> _GOAL OF THE EXERCISE_:
Would you print the lines below exactly, beginning at the line that has "right shoulder: (275, 597)" and stopping after the line that has "left wrist: (344, 468)"? Only those lines, and no pictures.

Excerpts from a dataset

--- --- ---

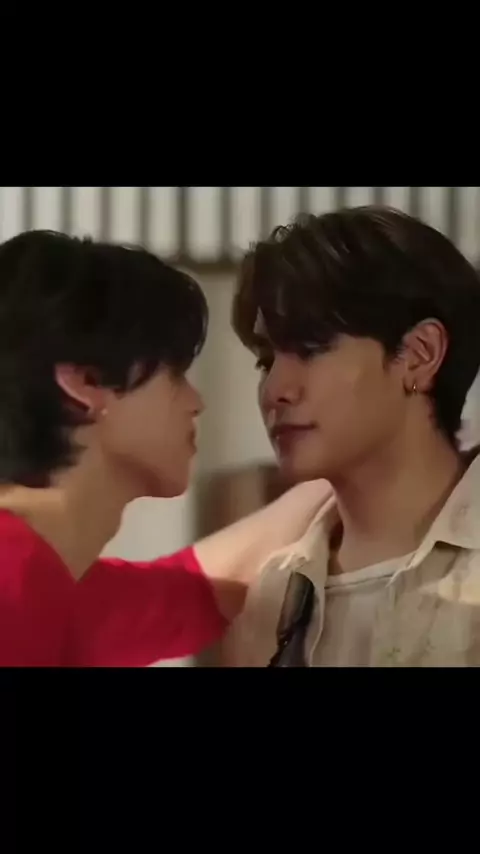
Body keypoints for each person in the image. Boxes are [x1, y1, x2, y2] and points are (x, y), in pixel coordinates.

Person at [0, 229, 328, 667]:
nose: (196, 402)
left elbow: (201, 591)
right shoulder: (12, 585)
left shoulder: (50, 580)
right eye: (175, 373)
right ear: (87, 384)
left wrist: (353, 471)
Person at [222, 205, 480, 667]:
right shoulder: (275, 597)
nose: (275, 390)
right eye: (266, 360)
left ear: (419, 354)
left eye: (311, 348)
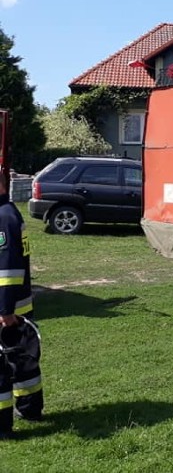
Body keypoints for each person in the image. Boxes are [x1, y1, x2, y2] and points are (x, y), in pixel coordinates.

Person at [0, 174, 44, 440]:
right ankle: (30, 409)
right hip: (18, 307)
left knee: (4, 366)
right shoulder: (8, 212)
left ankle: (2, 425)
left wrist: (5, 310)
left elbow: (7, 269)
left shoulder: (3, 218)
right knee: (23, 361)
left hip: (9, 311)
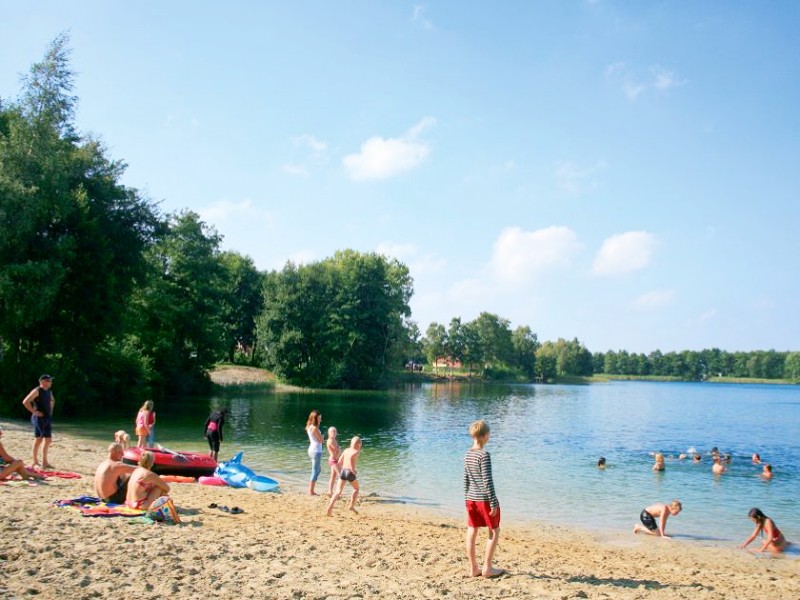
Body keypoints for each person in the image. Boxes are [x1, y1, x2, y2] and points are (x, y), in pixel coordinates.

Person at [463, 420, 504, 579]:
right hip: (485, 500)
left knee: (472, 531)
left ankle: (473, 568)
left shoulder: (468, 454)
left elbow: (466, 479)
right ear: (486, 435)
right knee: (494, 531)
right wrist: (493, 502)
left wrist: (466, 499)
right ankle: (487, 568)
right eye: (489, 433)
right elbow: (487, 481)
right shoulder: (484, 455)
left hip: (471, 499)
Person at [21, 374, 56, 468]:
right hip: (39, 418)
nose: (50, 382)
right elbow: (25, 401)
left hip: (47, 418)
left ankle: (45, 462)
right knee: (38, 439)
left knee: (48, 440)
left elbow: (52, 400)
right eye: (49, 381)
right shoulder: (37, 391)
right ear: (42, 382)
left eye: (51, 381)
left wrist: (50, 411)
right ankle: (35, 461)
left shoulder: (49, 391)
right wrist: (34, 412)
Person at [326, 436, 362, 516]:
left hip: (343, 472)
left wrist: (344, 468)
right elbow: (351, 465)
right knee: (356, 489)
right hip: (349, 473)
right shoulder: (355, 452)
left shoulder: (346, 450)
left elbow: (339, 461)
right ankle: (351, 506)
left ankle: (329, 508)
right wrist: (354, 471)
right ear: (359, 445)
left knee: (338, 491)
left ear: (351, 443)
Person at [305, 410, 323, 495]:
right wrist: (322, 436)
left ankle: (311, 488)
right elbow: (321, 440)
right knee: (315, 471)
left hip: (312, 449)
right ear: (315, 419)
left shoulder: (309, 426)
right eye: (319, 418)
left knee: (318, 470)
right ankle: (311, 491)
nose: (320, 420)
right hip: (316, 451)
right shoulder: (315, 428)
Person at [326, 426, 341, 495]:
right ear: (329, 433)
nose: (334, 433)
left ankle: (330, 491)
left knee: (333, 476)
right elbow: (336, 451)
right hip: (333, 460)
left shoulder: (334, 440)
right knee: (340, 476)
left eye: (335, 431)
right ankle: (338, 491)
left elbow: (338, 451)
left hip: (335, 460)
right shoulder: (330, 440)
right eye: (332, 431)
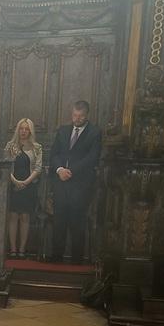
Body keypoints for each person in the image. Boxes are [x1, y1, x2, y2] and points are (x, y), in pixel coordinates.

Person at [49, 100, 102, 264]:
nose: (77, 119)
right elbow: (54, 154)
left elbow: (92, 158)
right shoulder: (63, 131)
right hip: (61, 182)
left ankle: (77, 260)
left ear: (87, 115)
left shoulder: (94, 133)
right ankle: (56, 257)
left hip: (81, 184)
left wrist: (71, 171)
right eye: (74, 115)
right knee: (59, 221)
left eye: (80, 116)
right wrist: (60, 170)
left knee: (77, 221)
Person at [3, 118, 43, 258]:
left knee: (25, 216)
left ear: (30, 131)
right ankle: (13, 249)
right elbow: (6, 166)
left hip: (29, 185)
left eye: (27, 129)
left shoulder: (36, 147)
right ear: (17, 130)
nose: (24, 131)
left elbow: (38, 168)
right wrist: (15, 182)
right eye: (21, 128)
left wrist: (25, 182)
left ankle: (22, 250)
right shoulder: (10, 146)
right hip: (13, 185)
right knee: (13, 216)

--- --- ---

> _REPLY_:
right shoulder: (275, 597)
nose: (275, 390)
right eye: (266, 360)
left ear: (419, 354)
left eye: (311, 348)
Body keypoints for each person in the image. Boxes are [x1, y1, x2, y2] and points are (x, y), in pixel coordinates.

Person at [0, 174, 44, 440]:
right ankle: (30, 409)
right hip: (18, 307)
left knee: (4, 366)
right shoulder: (8, 212)
left ankle: (2, 425)
left wrist: (5, 310)
left elbow: (7, 269)
left shoulder: (3, 218)
right knee: (23, 361)
left hip: (9, 311)
Body keypoints for each person in the image. Boxes are [x1, y1, x2, y2] and points are (x, y), in pixel coordinates.

Person at [463, 420, 504, 579]:
right hip: (485, 500)
left knee: (472, 531)
left ankle: (473, 568)
left shoulder: (468, 454)
left elbow: (466, 479)
right ear: (486, 435)
right knee: (494, 531)
right wrist: (493, 502)
left wrist: (466, 499)
right ankle: (487, 568)
right eye: (489, 433)
right elbow: (487, 481)
right shoulder: (484, 455)
left hip: (471, 499)
Person at [21, 374, 56, 468]:
right hip: (39, 418)
nose: (50, 382)
right elbow: (25, 401)
left hip: (47, 418)
left ankle: (45, 462)
right knee: (38, 439)
left knee: (48, 440)
left elbow: (52, 400)
right eye: (49, 381)
right shoulder: (37, 391)
right ear: (42, 382)
left eye: (51, 381)
left wrist: (50, 411)
right ankle: (35, 461)
left shoulder: (49, 391)
right wrist: (34, 412)
Person at [326, 436, 362, 516]:
left hip: (343, 472)
left wrist: (344, 468)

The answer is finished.